Our installation process in the restaurant is very simple-unpacking the device, plugging it into the power supply and the labeled Switch port. They automatically start the power supply and implement self-booting and cluster creation. Rke allows non-technical users to perform installation and replacement work in an incredibly simple process without knowing the kubernetes or even the overall architecture, but it does require some more complex boot processes.

The nodes that are not yet included in the cluster need to be reconciled to each other to determine who will be included in the cluster. They also need to select a master node to perform cluster creation through Rke.


Highlander


To solve this problem, we developed the Highlander. Because we can only have one cluster initiator.

Highlander is part of our base edge image. When each node starts, UDP broadcasts its presence and asks if there is an established leader. It will also begin to listen to itself.

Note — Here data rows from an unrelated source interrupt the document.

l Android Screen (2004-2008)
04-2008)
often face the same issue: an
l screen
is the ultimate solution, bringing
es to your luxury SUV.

After a few seconds there is no reply, it will send another broadcast, declaring itself a leader. Do you have any objections? Without a message, the node will soon become the leader of the cluster and respond to all requests received in the future as a leader.

If another node has already declared its own leader's role, the new node confirms the claim. The existing leader executes "RKE up" to take the new node to the existing cluster.

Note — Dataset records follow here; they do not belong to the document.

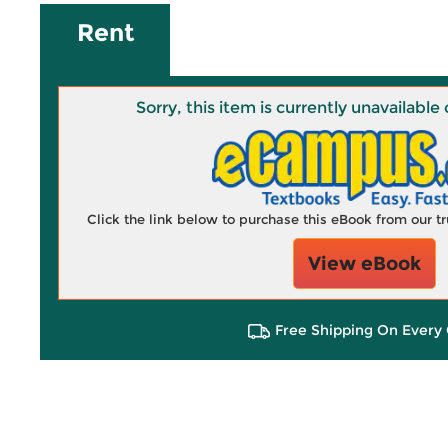
Rent
Sorry, this item is currently unavailab
Click the link below to purchase this eBook from our 
View eBook
Free Shipping On Every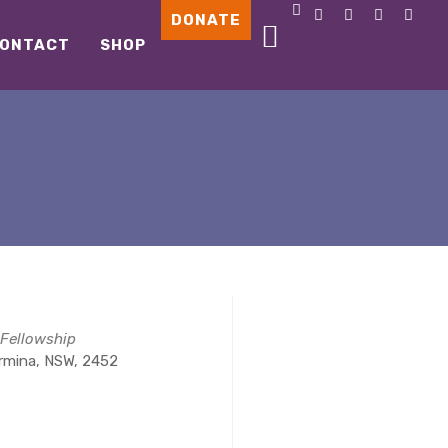
DONATE
ONTACT
SHOP
 Fellowship
ormina, NSW, 2452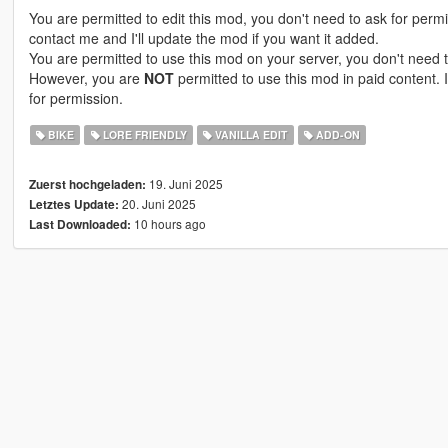
You are permitted to edit this mod, you don't need to ask for perm
contact me and I'll update the mod if you want it added.
You are permitted to use this mod on your server, you don't need t
However, you are
NOT
permitted to use this mod in paid content. I
for permission.
BIKE
LORE FRIENDLY
VANILLA EDIT
ADD-ON
19. Juni 2025
Zuerst hochgeladen:
20. Juni 2025
Letztes Update:
10 hours ago
Last Downloaded:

Nodes communicate regularly to ensure that leaders are still there. If the old leader is dead, a new leader will be elected through a simple protocol that uses random sleep and leadership statements. While this is simple and uncomplicated, it is easy to reason and understand, but it can work effectively in scale.

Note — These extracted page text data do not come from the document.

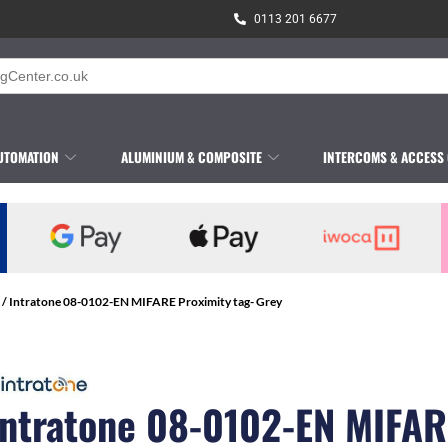
0113 201 6677
UTOMATION
ALUMINIUM & COMPOSITE
INTERCOMS & ACCESS
/ Intratone 08-0102-EN MIFARE Proximity tag- Grey
Intratone 08-0102-EN MIFAR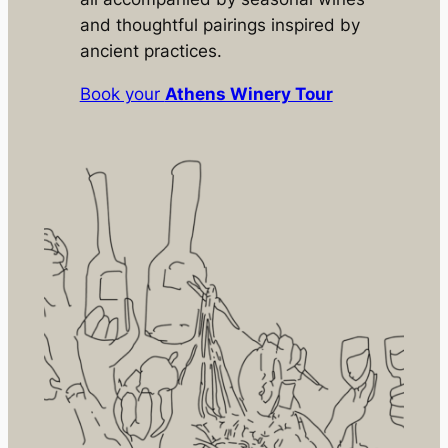
and thoughtful pairings inspired by
ancient practices.
Book your
Athens Winery Tour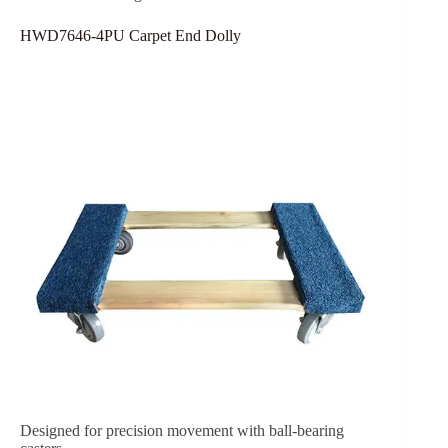
HWD7646-4PU Carpet End Dolly
Designed for precision movement with ball-bearing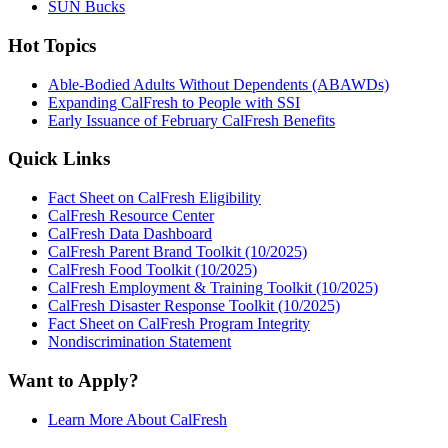
SUN Bucks
Hot Topics
Able-Bodied Adults Without Dependents (ABAWDs)
Expanding CalFresh to People with SSI
Early Issuance of February CalFresh Benefits
Quick Links
Fact Sheet on CalFresh Eligibility
CalFresh Resource Center
CalFresh Data Dashboard
CalFresh Parent Brand Toolkit (10/2025)
CalFresh Food Toolkit (10/2025)
CalFresh Employment & Training Toolkit (10/2025)
CalFresh Disaster Response Toolkit (10/2025)
Fact Sheet on CalFresh Program Integrity
Nondiscrimination Statement
Want to Apply?
Learn More About CalFresh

Once the leader election is complete, Highlander also ensures that the cluster is properly configured. In our environment, this includes:

? Switch Kubedns to Coredns

? Create Istio or other core control Panel nodes

? OAuth identity Authentication


Note: Each of our nodes has its own identity and a short JWT to access the verified resources. Highlander provides this identity and provides token tokens in the form of a kubernetes key .


Integration process


While we focus primarily on cluster initialization in this article, we'll cover the entire process of initializing node initialization in the restaurant in real time.



(unavoidable) failure


> Finally, we want to share some of our failed experiences. If the infrastructure fails, we want to be able to respond flexibly. Node failure can be caused by a number of reasons: Device failure, network switch failure, power cord accidentally unplugged. In all these cases, we must quickly diagnose what is the real cause of the failure and what is unrelated to the exception. The process is complex and we will bring another article to share this topic in the future. That is, when we fail to diagnose, our process is to deliver a basic picture substitute (including visual installation instructions) to the restaurant and have the restaurant owner/operator or their team perform the replacement work.

 

At the same time, our kubernetes cluster will continue to run with fewer nodes and is ready to meet the replacement node.


Bare Metal k8s Cluster in the American fast food chain chick-fil-a large-scale use

Contact Us

The content source of this page is from Internet, which doesn't represent Alibaba Cloud's opinion; products and services mentioned on that page don't have any relationship with Alibaba Cloud. If the content of the page makes you feel confusing, please write us an email, we will handle the problem within 5 days after receiving your email.

If you find any instances of plagiarism from the community, please send an email to: info-contact@alibabacloud.com and provide relevant evidence. A staff member will contact you within 5 working days.

A Free Trial That Lets You Build Big!

Start building with 50+ products and up to 12 months usage for Elastic Compute Service

  • Sales Support

    1 on 1 presale consultation

  • After-Sales Support

    24/7 Technical Support 6 Free Tickets per Quarter Faster Response

  • Alibaba Cloud offers highly flexible support services tailored to meet your exact needs.